Stored dataset items:
....................
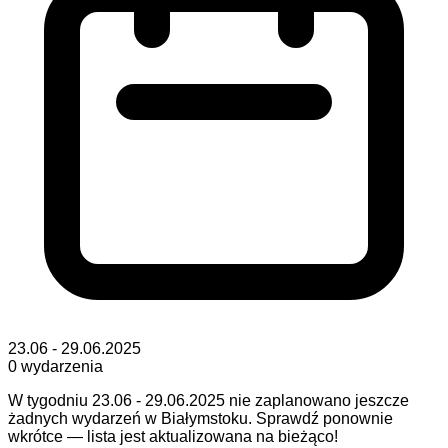
23.06 - 29.06.2025
0
wydarzenia
W tygodniu 23.06 - 29.06.2025 nie zaplanowano jeszcze
żadnych wydarzeń w Białymstoku. Sprawdź ponownie
wkrótce — lista jest aktualizowana na bieżąco!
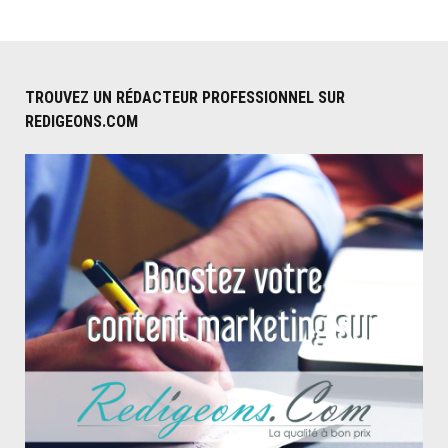
TROUVEZ UN RÉDACTEUR PROFESSIONNEL SUR
REDIGEONS.COM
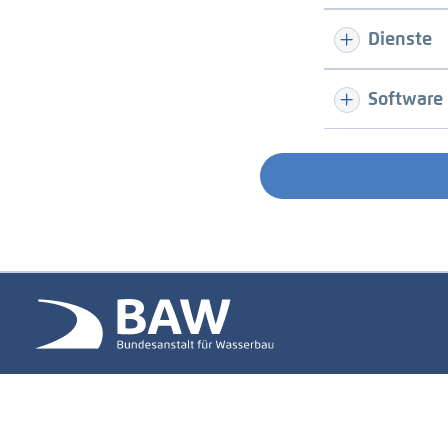
Dienste
Software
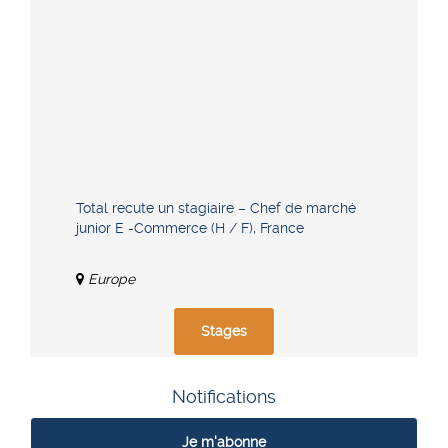
Total recute un stagiaire – Chef de marché
junior E -Commerce (H / F), France
Europe
Stages
Notifications
Je m'abonne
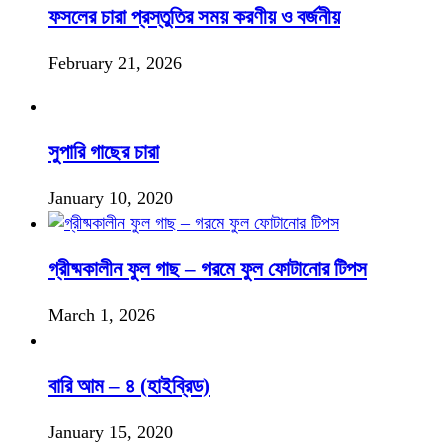
ফসলের চারা প্রস্তুতির সময় করণীয় ও বর্জনীয়
February 21, 2026
সুপারি গাছের চারা
January 10, 2020
গ্রীষ্মকালীন ফুল গাছ – গরমে ফুল ফোটানোর টিপস
March 1, 2026
বারি আম – ৪ (হাইব্রিড)
January 15, 2020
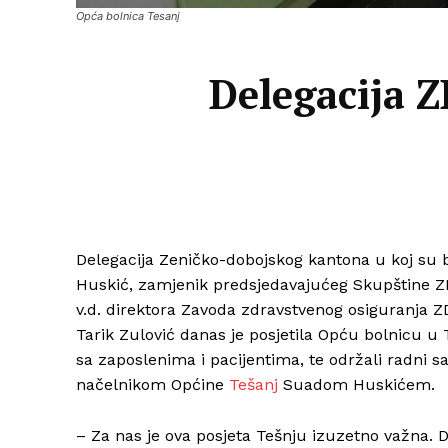
Opća bolnica Tesanj
Delegacija Z
Delegacija Zeničko-dobojskog kantona u koj su b
Huskić, zamjenik predsjedavajućeg Skupštine ZD
v.d. direktora Zavoda zdravstvenog osiguranja 
Tarik Zulović danas je posjetila Opću bolnicu u 
sa zaposlenima i pacijentima, te održali radni
načelnikom Općine
Tešanj
Suadom Huskićem.
– Za nas je ova posjeta Tešnju izuzetno važna. 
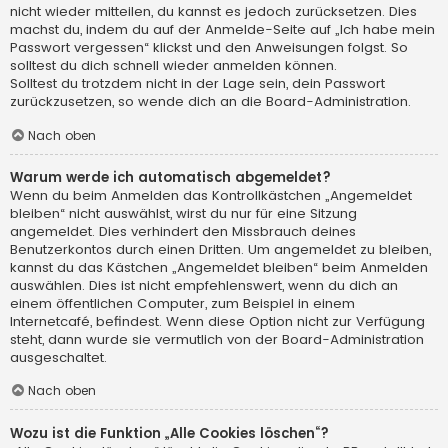
nicht wieder mitteilen, du kannst es jedoch zurücksetzen. Dies
machst du, indem du auf der Anmelde-Seite auf „Ich habe mein
Passwort vergessen“ klickst und den Anweisungen folgst. So
solltest du dich schnell wieder anmelden können.
Solltest du trotzdem nicht in der Lage sein, dein Passwort
zurückzusetzen, so wende dich an die Board-Administration.
Nach oben
Warum werde ich automatisch abgemeldet?
Wenn du beim Anmelden das Kontrollkästchen „Angemeldet
bleiben“ nicht auswählst, wirst du nur für eine Sitzung
angemeldet. Dies verhindert den Missbrauch deines
Benutzerkontos durch einen Dritten. Um angemeldet zu bleiben,
kannst du das Kästchen „Angemeldet bleiben“ beim Anmelden
auswählen. Dies ist nicht empfehlenswert, wenn du dich an
einem öffentlichen Computer, zum Beispiel in einem
Internetcafé, befindest. Wenn diese Option nicht zur Verfügung
steht, dann wurde sie vermutlich von der Board-Administration
ausgeschaltet.
Nach oben
Wozu ist die Funktion „Alle Cookies löschen“?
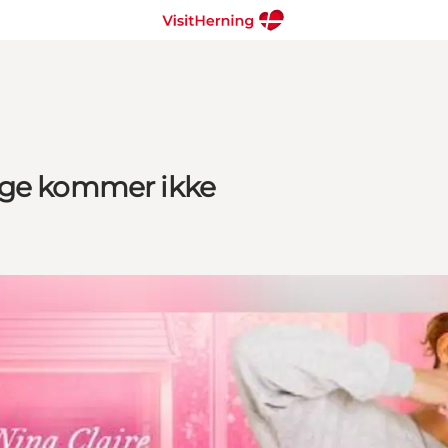
ige kommer ikke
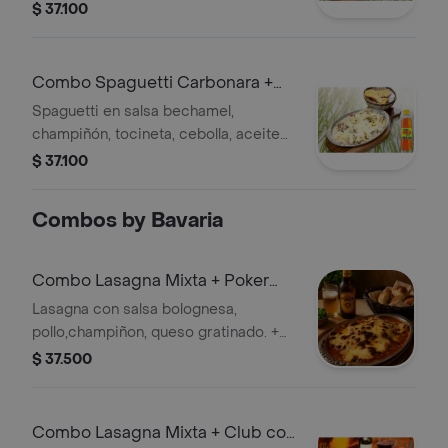
Gaseosa
$ 37.100
Combo Spaguetti Carbonara +
Colombiana 350 ml
Spaguetti en salsa bechamel,
champiñón, tocineta, cebolla, aceite
de oliva, queso gratinado. + Gaseosa
$ 37.100
Combos by Bavaria
Combo Lasagna Mixta + Poker
355 ml
Lasagna con salsa bolognesa,
pollo,champiñon, queso gratinado. +
Cervezas
$ 37.500
Combo Lasagna Mixta + Club col.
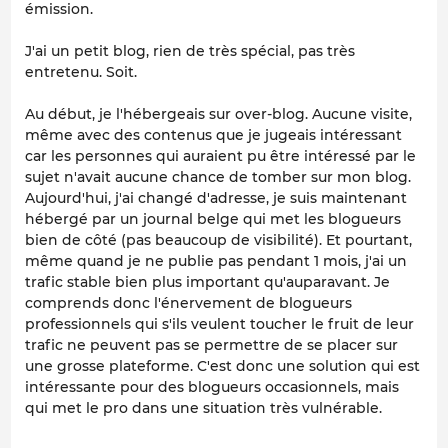
émission.
J'ai un petit blog, rien de très spécial, pas très
entretenu. Soit.
Au début, je l'hébergeais sur over-blog. Aucune visite,
même avec des contenus que je jugeais intéressant
car les personnes qui auraient pu être intéressé par le
sujet n'avait aucune chance de tomber sur mon blog.
Aujourd'hui, j'ai changé d'adresse, je suis maintenant
hébergé par un journal belge qui met les blogueurs
bien de côté (pas beaucoup de visibilité). Et pourtant,
même quand je ne publie pas pendant 1 mois, j'ai un
trafic stable bien plus important qu'auparavant. Je
comprends donc l'énervement de blogueurs
professionnels qui s'ils veulent toucher le fruit de leur
trafic ne peuvent pas se permettre de se placer sur
une grosse plateforme. C'est donc une solution qui est
intéressante pour des blogueurs occasionnels, mais
qui met le pro dans une situation très vulnérable.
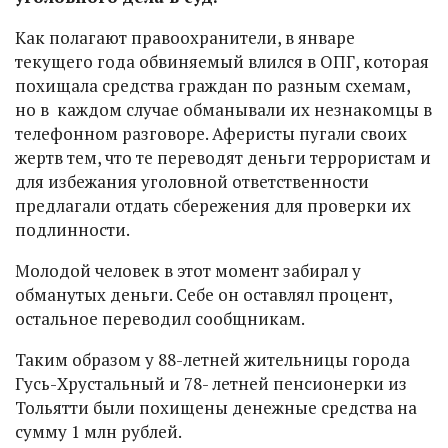
Как полагают правоохранители, в январе
текущего года обвиняемый влился в ОПГ, которая
похищала средства граждан по разным схемам,
но в каждом случае обманывали их незнакомцы в
телефонном разговоре. Аферисты пугали своих
жертв тем, что те переводят деньги террористам и
для избежания уголовной ответственности
предлагали отдать сбережения для проверки их
подлинности.
Молодой человек в этот момент забирал у
обманутых деньги. Себе он оставлял процент,
остальное переводил сообщникам.
Таким образом у 88-летней жительницы города
Гусь-Хрустальный и 78- летней пенсионерки из
Тольятти были похищены денежные средства на
сумму 1 млн рублей.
....................
> [REQUIRED ACTION] Update all of the data above by replacing "Board-Administration" with "Foren-Administration" wherever it occurs, keeping everything else unchanged. Give the revised text without the pictures.

> [ANSWER SPACE]
23.06 - 29.06.2025
0
wydarzenia
W tygodniu 23.06 - 29.06.2025 nie zaplanowano jeszcze
żadnych wydarzeń w Białymstoku. Sprawdź ponownie
wkrótce — lista jest aktualizowana na bieżąco!
TROUVEZ UN RÉDACTEUR PROFESSIONNEL SUR
REDIGEONS.COM
Dienste
Software
Total recute un stagiaire – Chef de marché
junior E -Commerce (H / F), France
Europe
Stages
Notifications
Je m'abonne
ফসলের চারা প্রস্তুতির সময় করণীয় ও বর্জনীয়
February 21, 2026
সুপারি গাছের চারা
January 10, 2020
গ্রীষ্মকালীন ফুল গাছ – গরমে ফুল ফোটানোর টিপস
March 1, 2026
বারি আম – ৪ (হাইব্রিড)
January 15, 2020
Opća bolnica Tesanj
Delegacija Z
Delegacija Zeničko-dobojskog kantona u koj su b
Huskić, zamjenik predsjedavajućeg Skupštine ZD
v.d. direktora Zavoda zdravstvenog osiguranja 
Tarik Zulović danas je posjetila Opću bolnicu u 
sa zaposlenima i pacijentima, te održali radni
načelnikom Općine
Tešanj
Suadom Huskićem.
– Za nas je ova posjeta Tešnju izuzetno važna. 
nicht wieder mitteilen, du kannst es jedoch zurücksetzen. Dies
machst du, indem du auf der Anmelde-Seite auf „Ich habe mein
Passwort vergessen“ klickst und den Anweisungen folgst. So
solltest du dich schnell wieder anmelden können.
Solltest du trotzdem nicht in der Lage sein, dein Passwort
zurückzusetzen, so wende dich an die Foren-Administration.
Nach oben
Warum werde ich automatisch abgemeldet?
Wenn du beim Anmelden das Kontrollkästchen „Angemeldet
bleiben“ nicht auswählst, wirst du nur für eine Sitzung
angemeldet. Dies verhindert den Missbrauch deines
Benutzerkontos durch einen Dritten. Um angemeldet zu bleiben,
kannst du das Kästchen „Angemeldet bleiben“ beim Anmelden
auswählen. Dies ist nicht empfehlenswert, wenn du dich an
einem öffentlichen Computer, zum Beispiel in einem
Internetcafé, befindest. Wenn diese Option nicht zur Verfügung
steht, dann wurde sie vermutlich von der Foren-Administration
ausgeschaltet.
Nach oben
Wozu ist die Funktion „Alle Cookies löschen“?
ige kommer ikke
Gaseosa
$ 37.100
Combo Spaguetti Carbonara +
Colombiana 350 ml
Spaguetti en salsa bechamel,
champiñón, tocineta, cebolla, aceite
de oliva, queso gratinado. + Gaseosa
$ 37.100
Combos by Bavaria
Combo Lasagna Mixta + Poker
355 ml
Lasagna con salsa bolognesa,
pollo,champiñon, queso gratinado. +
Cervezas
$ 37.500
Combo Lasagna Mixta + Club col.
émission.
J'ai un petit blog, rien de très spécial, pas très
entretenu. Soit.
Au début, je l'hébergeais sur over-blog. Aucune visite,
même avec des contenus que je jugeais intéressant
car les personnes qui auraient pu être intéressé par le
sujet n'avait aucune chance de tomber sur mon blog.
Aujourd'hui, j'ai changé d'adresse, je suis maintenant
hébergé par un journal belge qui met les blogueurs
bien de côté (pas beaucoup de visibilité). Et pourtant,
même quand je ne publie pas pendant 1 mois, j'ai un
trafic stable bien plus important qu'auparavant. Je
comprends donc l'énervement de blogueurs
professionnels qui s'ils veulent toucher le fruit de leur
trafic ne peuvent pas se permettre de se placer sur
une grosse plateforme. C'est donc une solution qui est
intéressante pour des blogueurs occasionnels, mais
qui met le pro dans une situation très vulnérable.
Как полагают правоохранители, в январе
текущего года обвиняемый влился в ОПГ, которая
похищала средства граждан по разным схемам,
но в каждом случае обманывали их незнакомцы в
телефонном разговоре. Аферисты пугали своих
жертв тем, что те переводят деньги террористам и
для избежания уголовной ответственности
предлагали отдать сбережения для проверки их
подлинности.
Молодой человек в этот момент забирал у
обманутых деньги. Себе он оставлял процент,
остальное переводил сообщникам.
Таким образом у 88-летней жительницы города
Гусь-Хрустальный и 78- летней пенсионерки из
Тольятти были похищены денежные средства на
сумму 1 млн рублей.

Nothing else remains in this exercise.